I like starting my 11th student introductions by playing board games. Student favorites are Secret Hitler and Sushi Go. Usually, I lead a board game station as one of several introduction activity stations. It allows for natural conversations and a lot of laughter. The students also learn the expectations and procedures in a more natural manner. Importantly they learn about me, my personality, and the limits I will structure throughout our year together.

If you really want to do an ice breaker I suggest Fruit Basket.

This game is set of a mash up of Never Have I Ever and Musical Chairs. Start with students sitting in chairs in a rough circle. The teacher should participate and start in the center of the circle. Assign each player as one f 4 to 5 different fruits so that there are roughly 3-4 students per fruit. For example, you might have apples, bananas, raspberries, and kiwi. The teacher should also be part of one fruit group. The person in the center calls out a fruit and each student has to move to a new seat. The person stuck in the middle calls out one of the fruits and a new round begins. The center person can also call “FRUIT BASKET” and everyone has to find a new seat. I usually add the rule that you have to move at least 2 seats from your original seat.
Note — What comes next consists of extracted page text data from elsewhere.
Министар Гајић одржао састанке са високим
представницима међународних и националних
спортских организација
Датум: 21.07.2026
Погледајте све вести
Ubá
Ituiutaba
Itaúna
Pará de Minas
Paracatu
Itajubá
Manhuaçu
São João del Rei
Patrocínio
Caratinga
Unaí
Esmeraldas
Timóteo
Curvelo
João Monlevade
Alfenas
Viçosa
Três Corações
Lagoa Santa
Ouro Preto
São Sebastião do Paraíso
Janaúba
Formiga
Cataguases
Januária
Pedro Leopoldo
This will lead to laughs, some crashes, maybe a bit of trash talking. It is some easy fun and leads to some organic relationship building.

After about 5 minutes of this add a “Never Have I Ever” element. Now, whenever a person is in the center the can say something about themselves and everyone around the circle that has that in common has to move a seat. It almost always starts with something obvious like “I have Brown Hair” but will eventually get more personal. The trick though is to allow the center person to continue to have the Fruit and Fruit Basket options. This will save a lot of awkwardness and acts as an opt out if things get too personal.

Important caveat #2 – the teacher needs to play and to subtly manipulate the game to ensure that they are in the center of the circle. I do this when rules need to be changed or if one student keeps ending up in the center. The teacher plays the game to guide it but also, more importantly, to tell students about themselves and to show they have some personality beyond lecturing.